小千谷縮

小千谷縮(おぢやちぢみ)とは、新潟県小千谷市周辺で生産されている麻織物のことです。麻は乾燥に弱いため、麻織物を作るには適度な湿気は必要不可欠。新潟県小千谷市周辺は豪雪地帯で湿った空気が保たれており、麻織物を作るのに適した環境です。国の重要無形文化財とユネスコ無形文化遺産に登録されています。

小千谷縮の特徴は、生地の表面に「シボ」と呼ばれるシワができること。撚り(繊維の束をねじること)が強い糸を使用しているため、撚りが緩んだときにシボが生まれます。シボが加わることでさらりとした肌触りになることと、撥水性に優れた麻を使用していることは高温多湿な日本の夏の気候に適しており、今もなお高い人気を誇る織物です。

小千谷縮の原点とも言える「越後上布」は、奈良時代から生産されていました。奈良の正倉院に収められている宝物や文書からは、税のひとつとして越後上布が納められていたことが伺えます。小千谷縮が生まれたのは、正倉院の時代からずっと後の1670年頃のことです。播州明石(現在の兵庫県明石市周辺)の志士・堀次郎将俊が、明石縮を参考に小千谷縮を生み出しました。
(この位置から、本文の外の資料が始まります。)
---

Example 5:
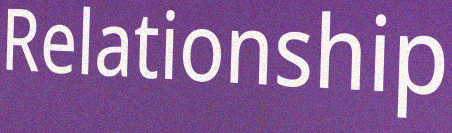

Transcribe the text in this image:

Relationship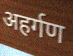
अहर्गण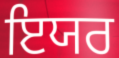
ਇਯਰ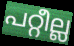
പറ്റീല്ലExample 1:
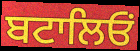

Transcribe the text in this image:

ਬਟਾਲਿਓਂ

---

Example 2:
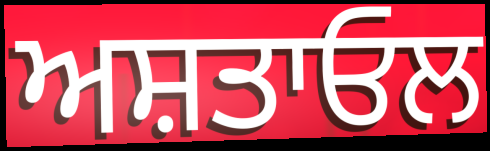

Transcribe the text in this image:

ਅਸ਼ਤਾਓਲ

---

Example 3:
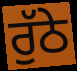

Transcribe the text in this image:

ਰੁੱਠੇ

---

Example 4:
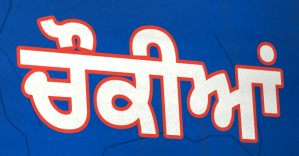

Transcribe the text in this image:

ਚੌਕੀਆਂ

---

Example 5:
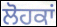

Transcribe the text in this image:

ਲੋਹਕਾਂ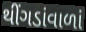
થીંગડાંવાળાંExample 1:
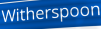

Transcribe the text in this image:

Witherspoon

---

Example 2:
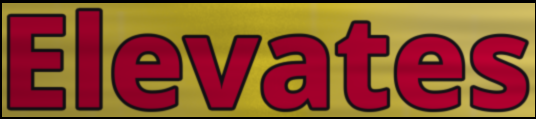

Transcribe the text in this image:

Elevates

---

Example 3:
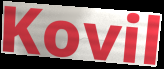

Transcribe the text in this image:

Kovil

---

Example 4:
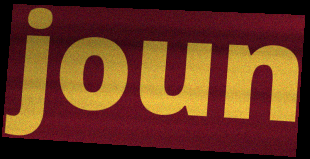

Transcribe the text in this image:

joun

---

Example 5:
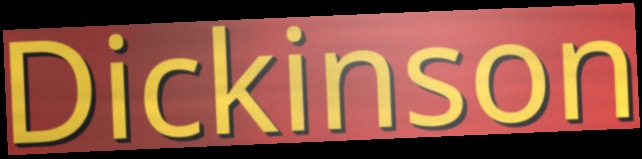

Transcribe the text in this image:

Dickinson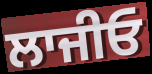
ਲਾਜੀਓ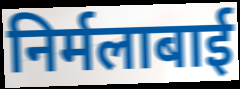
निर्मलाबाई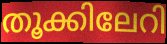
തൂക്കിലേറിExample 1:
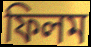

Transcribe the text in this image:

ফিলম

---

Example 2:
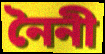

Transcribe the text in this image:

নৈনী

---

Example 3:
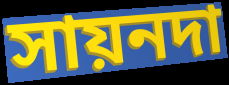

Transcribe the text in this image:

সায়নদা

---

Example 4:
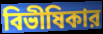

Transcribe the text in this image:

বিভীষিকার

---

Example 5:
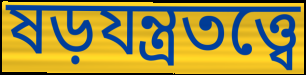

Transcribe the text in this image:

ষড়যন্ত্রতত্ত্বে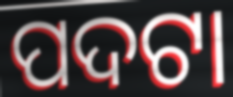
ପଦଟା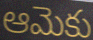
ఆమెకుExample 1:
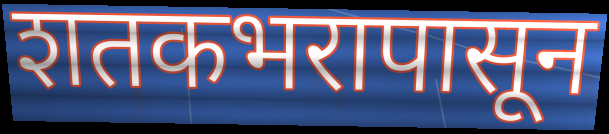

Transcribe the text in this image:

शतकभरापासून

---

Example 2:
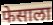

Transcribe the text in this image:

फेसाला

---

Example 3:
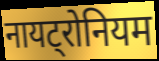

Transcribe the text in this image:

नायट्रोनियम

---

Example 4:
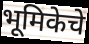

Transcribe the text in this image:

भूमिकेचे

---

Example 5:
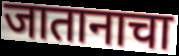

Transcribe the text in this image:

जातानाचा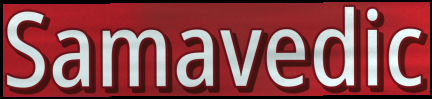
SamavedicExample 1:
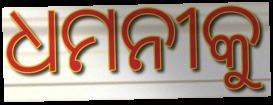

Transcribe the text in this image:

ଧମନୀକୁ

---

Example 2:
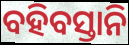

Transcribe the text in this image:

ବହିବସ୍ତାନି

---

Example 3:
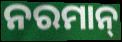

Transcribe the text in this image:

ନରମାନ୍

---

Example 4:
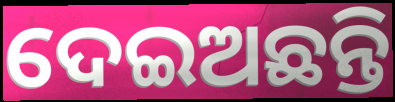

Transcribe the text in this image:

ଦେଇଅଛନ୍ତି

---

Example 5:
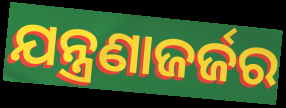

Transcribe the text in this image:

ଯନ୍ତ୍ରଣାଜର୍ଜରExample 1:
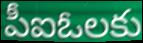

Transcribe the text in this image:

పీఐఓలకు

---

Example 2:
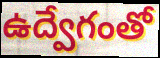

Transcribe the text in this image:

ఉద్వేగంతో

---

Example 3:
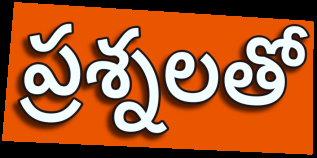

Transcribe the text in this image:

ప్రశ్నలతో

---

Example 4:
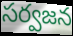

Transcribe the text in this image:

సర్వజన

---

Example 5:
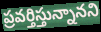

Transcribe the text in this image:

ప్రవర్తిస్తున్నాననిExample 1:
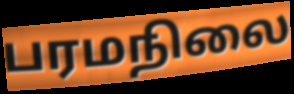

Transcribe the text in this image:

பரமநிலை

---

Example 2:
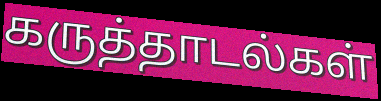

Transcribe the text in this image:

கருத்தாடல்கள்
その後小千谷縮の作り方は魚沼地方全体に広がり、江戸時代には最盛期を迎え年間20万反(1反=幅約36cm×長さ約12m)も生産する年もありました。明治時代以降は工業化が進み、職人の数は減少。現在は伝統的な小千谷縮の技術を伝える活動も盛んに行われており、上質な麻織物の生産が続いています。